▸ **The problem**
Every record must be given again word for word; no picture belongs in the copy.

▸ **Data shown**
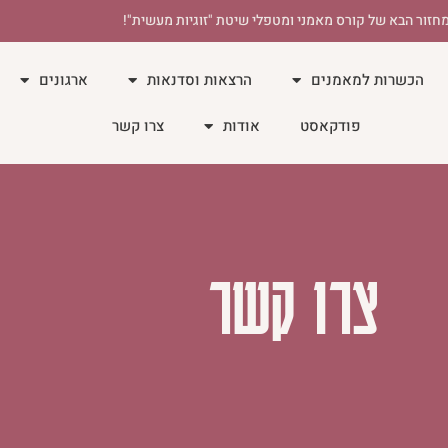
חזור הבא של קורס מאמני ומטפלי שיטת "זוגיות מעשית"!
הכשרות למאמנים
הרצאות וסדנאות
ארגונים
פודקאסט
אודות
צרו קשר
צרו קשר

▸ **Completed task**
חזור הבא של קורס מאמני ומטפלי שיטת "זוגיות מעשית"!
הכשרות למאמנים
הרצאות וסדנאות
ארגונים
פודקאסט
אודות
צרו קשר
צרו קשר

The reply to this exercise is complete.